▶ _Task_:
From the listing below, output only the lines starting at the line that has "Session 11 - WPF Exercise" and ending at the line that has "4. Changing the", exactly as they appear, ends included.

▬▬▬▬▬▬▬▬▬▬

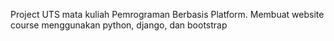 Project UTS mata kuliah Pemrograman Berbasis Platform. Membuat website course menggunakan python, django, dan bootstrap
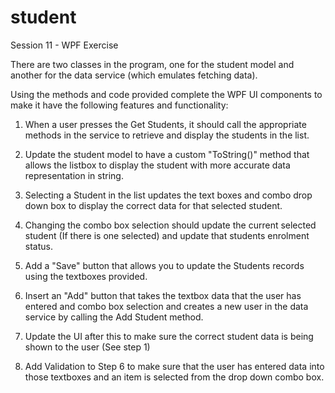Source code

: # student

Session 11 - WPF Exercise

There are two classes in the program, one for the student model and another for the data service (which emulates fetching data). 

Using the methods and code provided complete the WPF UI components to make it have the following features and functionality:

1. When a user presses the Get Students, it should call the appropriate methods in the service to retrieve and display the students in the list.

2. Update the student model to have a custom "ToString()" method that allows the listbox to display the student with more accurate data representation in string.

3. Selecting a Student in the list updates the text boxes and combo drop down box to display the correct data for that selected student.

4. Changing the combo box selection should update the current selected student (If there is one selected) and update that students enrolment status.

5. Add a "Save" button that allows you to update the Students records using the textboxes provided.

6. Insert an "Add" button that takes the textbox data that the user has entered and combo box selection and creates a new user in the data service by calling the Add Student method.

7. Update the UI after this to make sure the correct student data is being shown to the user (See step 1)

8. Add Validation to Step 6 to make sure that the user has entered data into those textboxes and an item is selected from the drop down combo box.
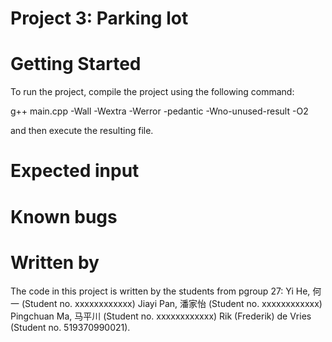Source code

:# Project 3: Parking lot


# Getting Started

To run the project, compile the project using the following command:

g++ main.cpp -Wall -Wextra -Werror -pedantic -Wno-unused-result -O2

and then execute the resulting file.

# Expected input


# Known bugs


# Written by

The code in this project is written by the students from pgroup 27:
Yi He, 何一 			(Student no. xxxxxxxxxxxx)
Jiayi Pan, 潘家怡 		(Student no. xxxxxxxxxxxx)
Pingchuan Ma, 马平川 		(Student no. xxxxxxxxxxxx)
Rik (Frederik) de Vries 	(Student no. 519370990021).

▬▬▬▬▬▬▬▬▬▬

▶ _Exercise answer_:
Session 11 - WPF Exercise

There are two classes in the program, one for the student model and another for the data service (which emulates fetching data). 

Using the methods and code provided complete the WPF UI components to make it have the following features and functionality:

1. When a user presses the Get Students, it should call the appropriate methods in the service to retrieve and display the students in the list.

2. Update the student model to have a custom "ToString()" method that allows the listbox to display the student with more accurate data representation in string.

3. Selecting a Student in the list updates the text boxes and combo drop down box to display the correct data for that selected student.

4. Changing the combo box selection should update the current selected student (If there is one selected) and update that students enrolment status.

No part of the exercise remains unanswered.